Second, several companies such as Docsend let you upload your documents to their cloud. Potential investors only receive links rather than the document itself. Similar as in the case of a data room, this enables you to prevent downloads and register whether and how investors access the provided documents.

TO DO'S

  • Work out an NDA and have it reviewed by your lawyer.

Pipeline of "good news"

Create this pipeline upfront – you want to have great news every 2-3 weeks during the fundraising process. This will seriously help to keep up a positive dialogue with investors who are in the decision process, and get the round closed.

Here are things you may want to include in this pipeline:
  • Traction: It is very powerful to tell potential investors who are considering an investment that you have grown again in the last month, or that you just reached a new daily/weekly revenue record. Growing traffic, MAUs, DAUs, B2B-leads, revenue etc can all be used here.
  • Milestones: Reaching a regulatory approval (e.g., in healthcare / fintech), a patent application, a letter of intent LOI from a potential B2B customer, a media article talking about you in a positive way, a key hire, etc can be used here.
If you are a bit more established you may also try to bring the news about your fundraising round into the media. News outlets such as MergerMarket may be interested in covering it in case this is of interest to you. Such coverage may result in inbound traffic from investors.

TO DO'S

  • Build a long list of “good news” that you envision to reach over the coming months and may be communicated to investors.

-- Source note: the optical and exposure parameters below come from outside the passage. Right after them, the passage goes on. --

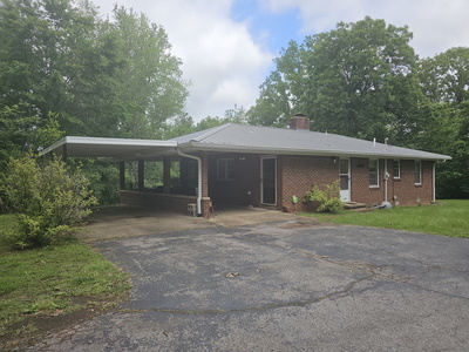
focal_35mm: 23
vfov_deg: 58.9
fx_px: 312
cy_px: 176
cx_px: 234
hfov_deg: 73.9
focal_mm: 6.3
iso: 10
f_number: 1.7
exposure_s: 1/535
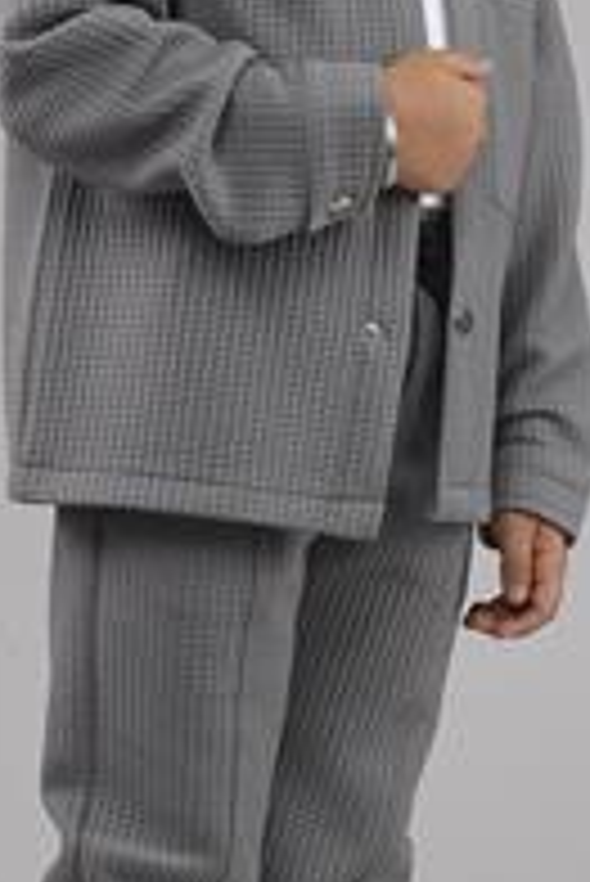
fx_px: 4736
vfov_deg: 10.6
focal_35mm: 193
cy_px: 315
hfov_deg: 7.1
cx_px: 288
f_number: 8
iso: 80
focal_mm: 42
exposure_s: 1/160
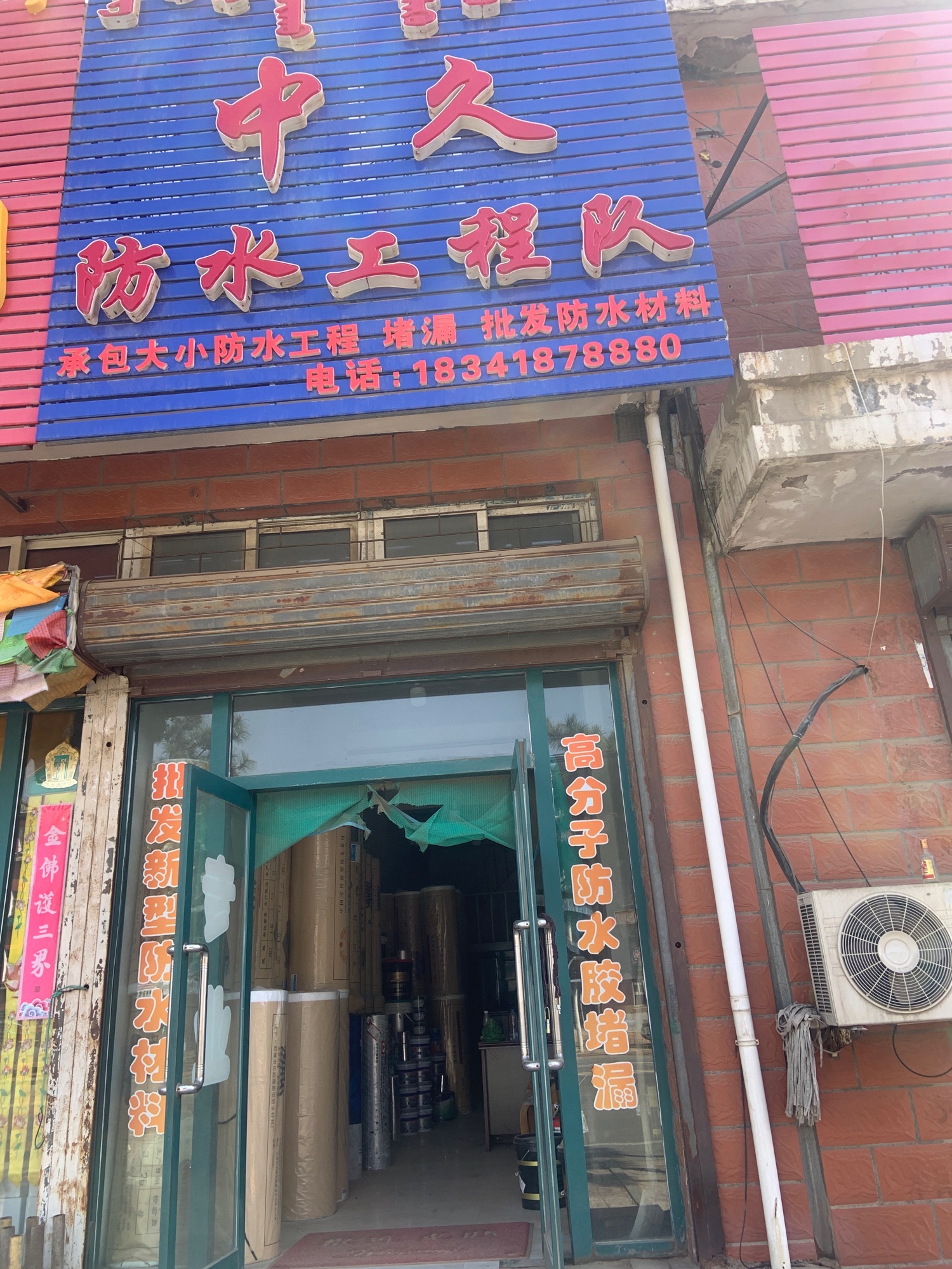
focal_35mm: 26
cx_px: 476
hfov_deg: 53.1
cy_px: 634
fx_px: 953
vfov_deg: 67.3
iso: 25
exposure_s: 1/259
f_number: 1.8
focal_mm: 4.25
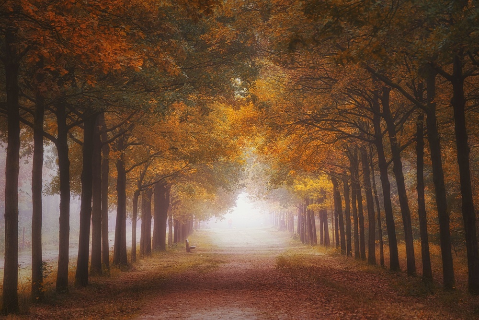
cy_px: 160
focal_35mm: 157
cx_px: 240
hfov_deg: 13.1
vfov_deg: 8.7
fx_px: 2089
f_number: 7.1
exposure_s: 1/30
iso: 640
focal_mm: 157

Look at your company from an investor’s angle and optimize

Put yourself in the shoes of a sophisticated investor. Besides reading your teaser and information memorandum she will do her own research and analysis. Some things you can influence, others you can’t. Let’s go through the key sources one by one:
  • Website: Is the message you provide in your documents consistent with the one in your current website? If not this may trigger red flags – so make sure this is the case.
  • Google: Obviously you don’t have full control over the Google search investors will conduct. But make sure you understand what is found if an investor googles your product or company. If it is competitors popping up via ads or ranked highly organically, investors may ask you about them (ideally they are in your competition slide). If there are negative reviews you will want to prepare a good answer rather than being caught by surprise. YouTube videos from users? Media articles? Make sure you know the top search results.
  • LinkedIn: Your company profile should be updated, and key persons mentioned in your deck attributed to your company.
  • Social media: Make sure your Facebook, Instagram etc. is in good shape.
  • Product reviews: If your product is live there will be reviews – on app stores, Amazon, etc. Make sure you have a full overview of how customers perceive your product. Be prepared to discuss the critique points customers mention in their 1-star reviews.
  • Other:  Investors may access various additional sources to check out your company – Crunchbase, Pitchbook, CB Insights, AppAnnie, SEMRush, etc. Getting access to these tools is helpful to understand how “neutral” sources perceive your competitive landscape.

TO DO'S

  • Open an incognito window in your browser, and Google your company and product. Try to put yourself in the shoes of an investor. Include news and videos in your review. Most often there are interesting (and sometimes surprising!) findings. This helps you prepare for upcoming discussions.